-- Exercise brief --
Exact copy, pictures excluded: write out every line below.

-- Material provided --
+++
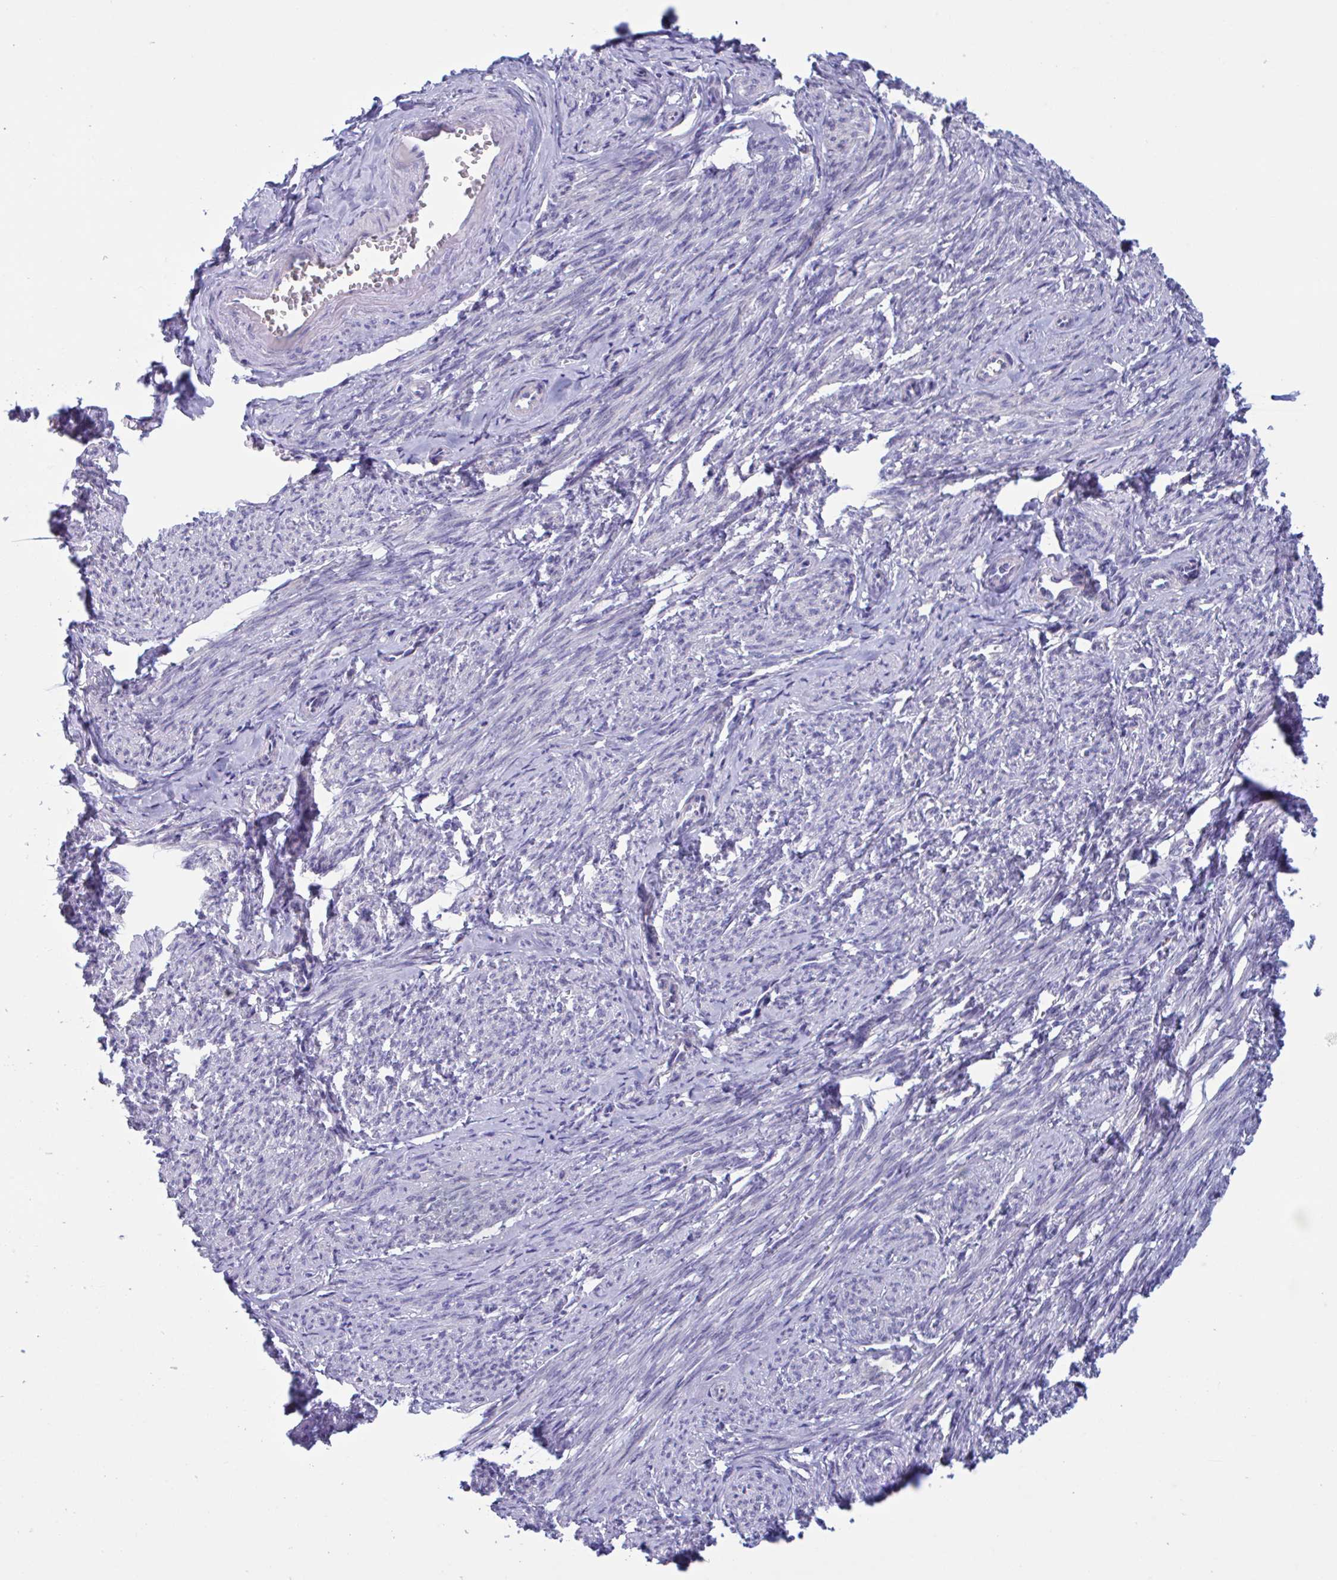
{"staining": {"intensity": "negative", "quantity": "none", "location": "none"}, "tissue": "smooth muscle", "cell_type": "Smooth muscle cells", "image_type": "normal", "snomed": [{"axis": "morphology", "description": "Normal tissue, NOS"}, {"axis": "topography", "description": "Smooth muscle"}], "caption": "Immunohistochemical staining of unremarkable smooth muscle exhibits no significant expression in smooth muscle cells. The staining was performed using DAB to visualize the protein expression in brown, while the nuclei were stained in blue with hematoxylin (Magnification: 20x).", "gene": "MS4A14", "patient": {"sex": "female", "age": 65}}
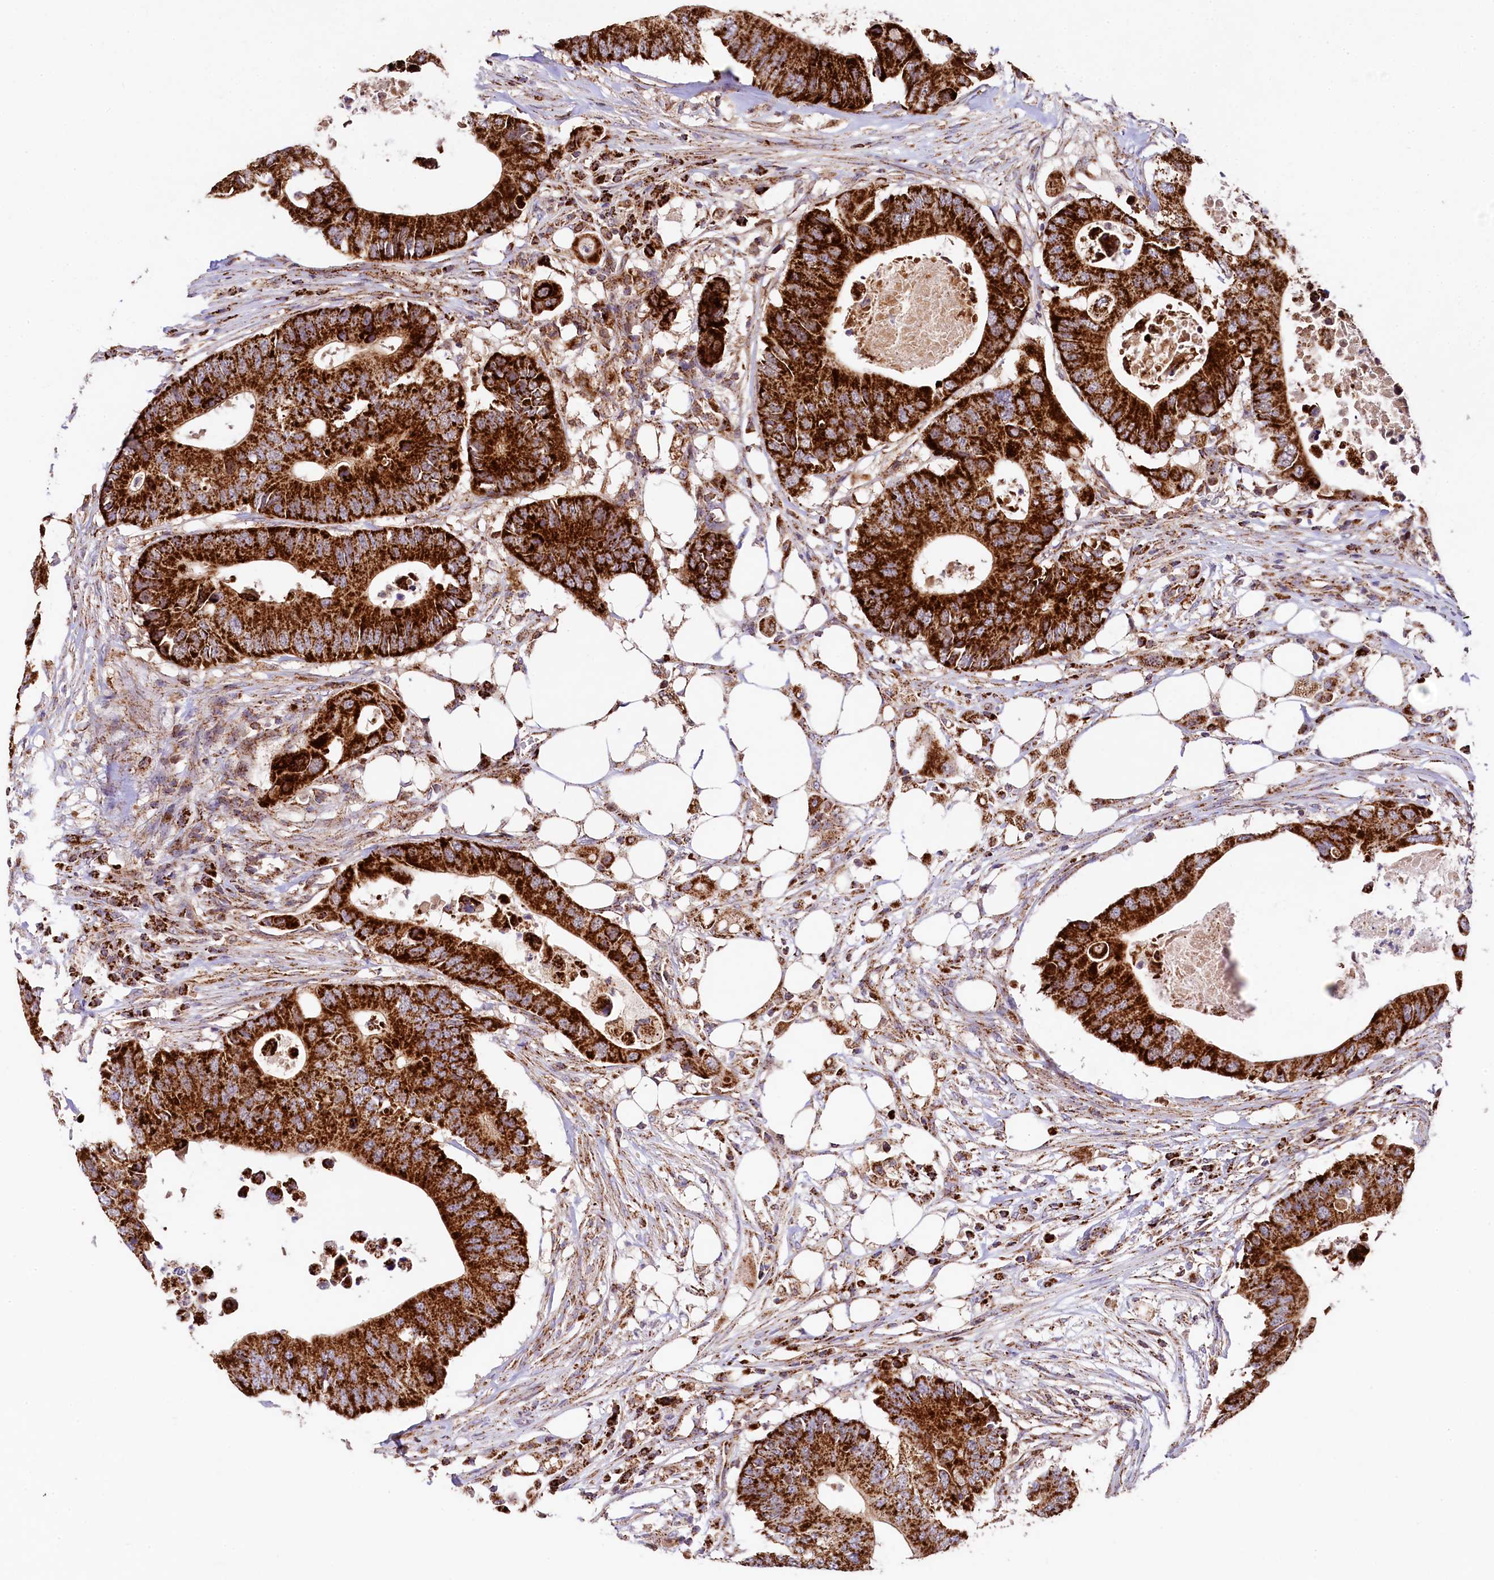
{"staining": {"intensity": "strong", "quantity": ">75%", "location": "cytoplasmic/membranous"}, "tissue": "colorectal cancer", "cell_type": "Tumor cells", "image_type": "cancer", "snomed": [{"axis": "morphology", "description": "Adenocarcinoma, NOS"}, {"axis": "topography", "description": "Colon"}], "caption": "Immunohistochemical staining of adenocarcinoma (colorectal) exhibits strong cytoplasmic/membranous protein staining in about >75% of tumor cells.", "gene": "CLYBL", "patient": {"sex": "male", "age": 71}}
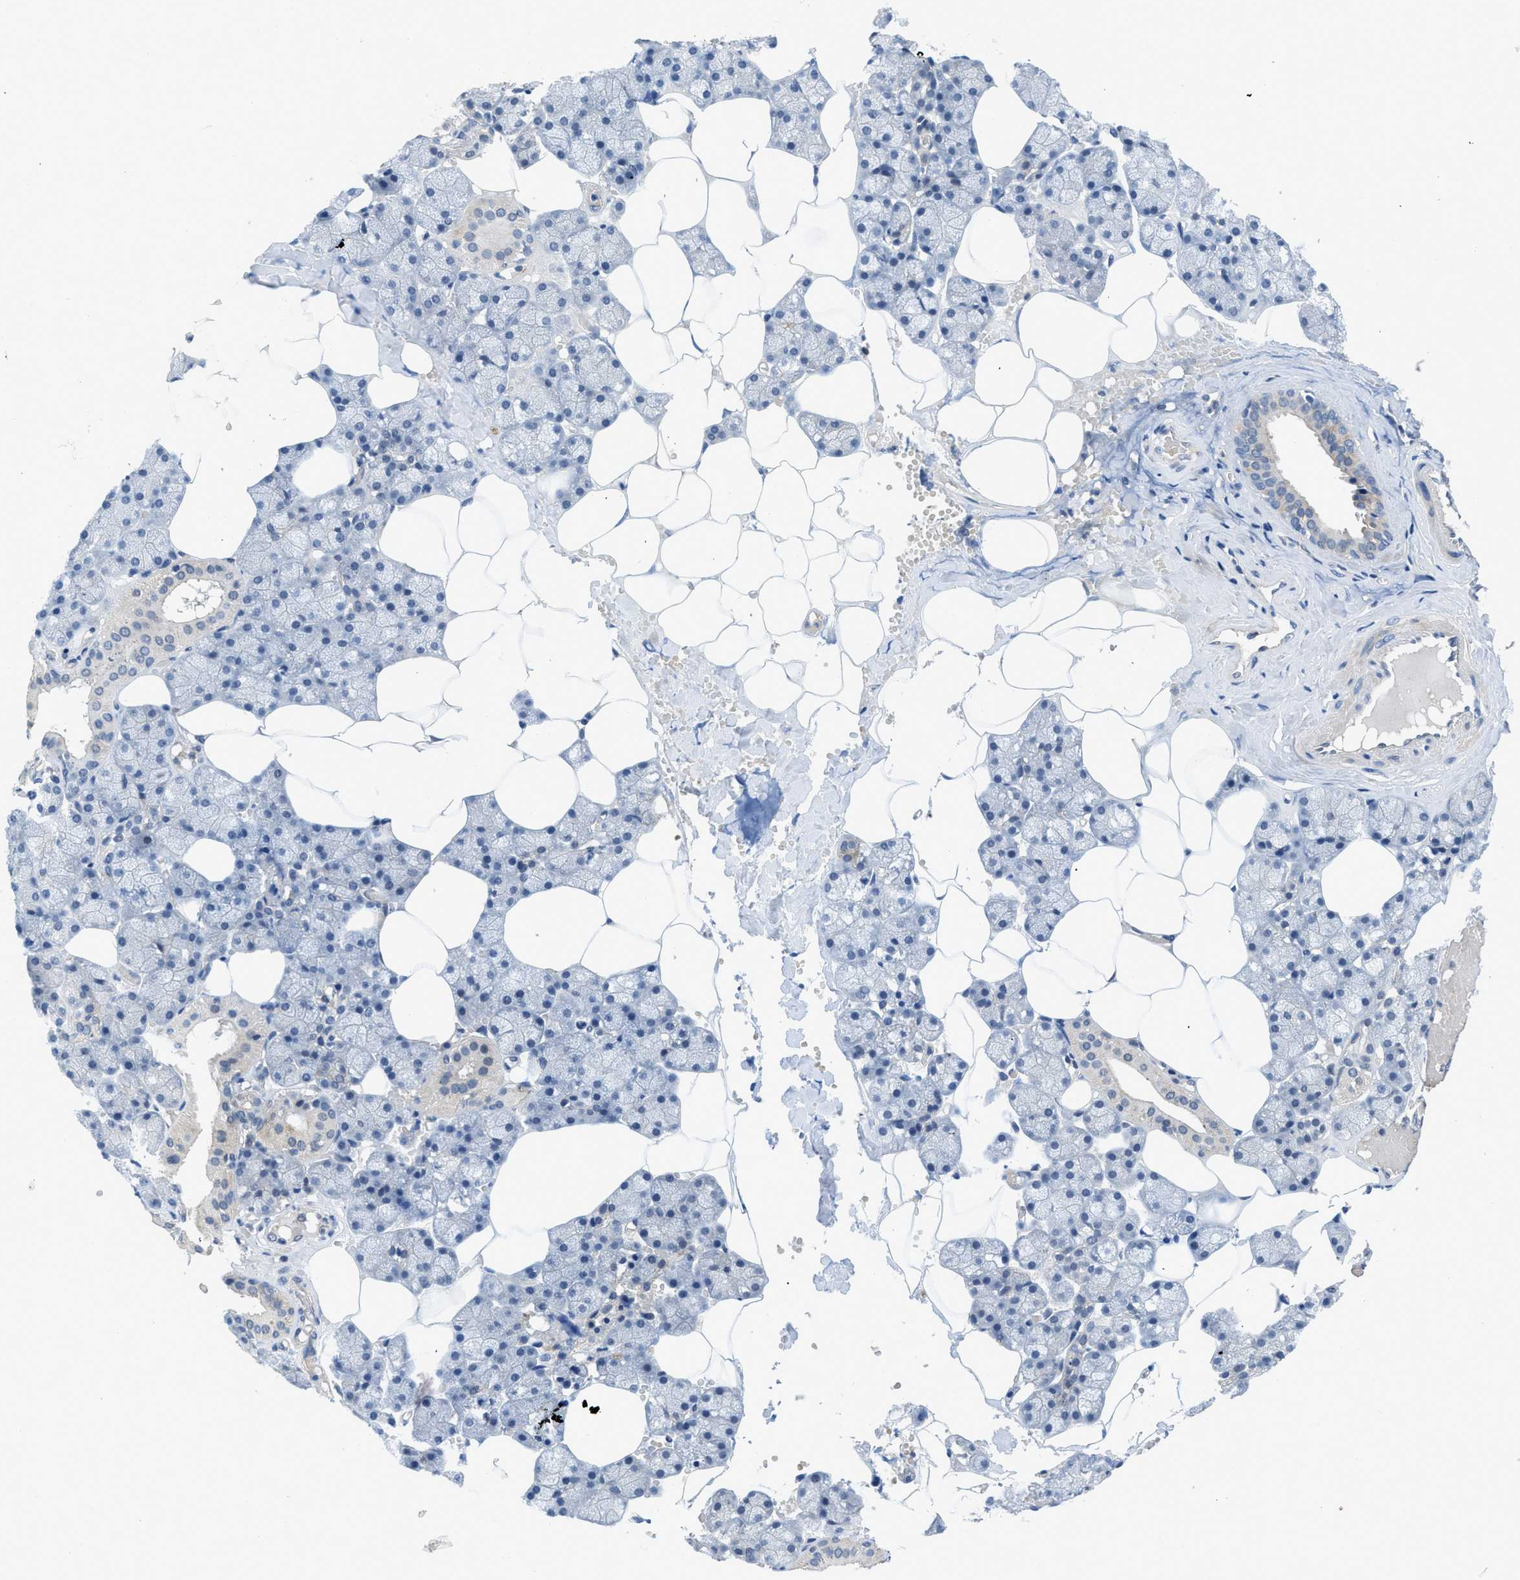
{"staining": {"intensity": "negative", "quantity": "none", "location": "none"}, "tissue": "salivary gland", "cell_type": "Glandular cells", "image_type": "normal", "snomed": [{"axis": "morphology", "description": "Normal tissue, NOS"}, {"axis": "topography", "description": "Salivary gland"}], "caption": "Protein analysis of unremarkable salivary gland exhibits no significant expression in glandular cells.", "gene": "PANX1", "patient": {"sex": "male", "age": 62}}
+++
-- Task solution --
{"staining": {"intensity": "negative", "quantity": "none", "location": "none"}, "tissue": "smooth muscle", "cell_type": "Smooth muscle cells", "image_type": "normal", "snomed": [{"axis": "morphology", "description": "Normal tissue, NOS"}, {"axis": "topography", "description": "Smooth muscle"}], "caption": "Immunohistochemical staining of unremarkable smooth muscle exhibits no significant expression in smooth muscle cells. The staining was performed using DAB to visualize the protein expression in brown, while the nuclei were stained in blue with hematoxylin (Magnification: 20x).", "gene": "MS4A14", "patient": {"sex": "female", "age": 65}}
{"staining": {"intensity": "strong", "quantity": ">75%", "location": "cytoplasmic/membranous"}, "tissue": "colorectal cancer", "cell_type": "Tumor cells", "image_type": "cancer", "snomed": [{"axis": "morphology", "description": "Adenocarcinoma, NOS"}, {"axis": "topography", "description": "Colon"}], "caption": "Immunohistochemical staining of adenocarcinoma (colorectal) exhibits strong cytoplasmic/membranous protein staining in about >75% of tumor cells.", "gene": "CLYBL", "patient": {"sex": "male", "age": 71}}
{"staining": {"intensity": "negative", "quantity": "none", "location": "none"}, "tissue": "salivary gland", "cell_type": "Glandular cells", "image_type": "normal", "snomed": [{"axis": "morphology", "description": "Normal tissue, NOS"}, {"axis": "topography", "description": "Salivary gland"}], "caption": "Protein analysis of unremarkable salivary gland exhibits no significant expression in glandular cells.", "gene": "PANX1", "patient": {"sex": "male", "age": 62}}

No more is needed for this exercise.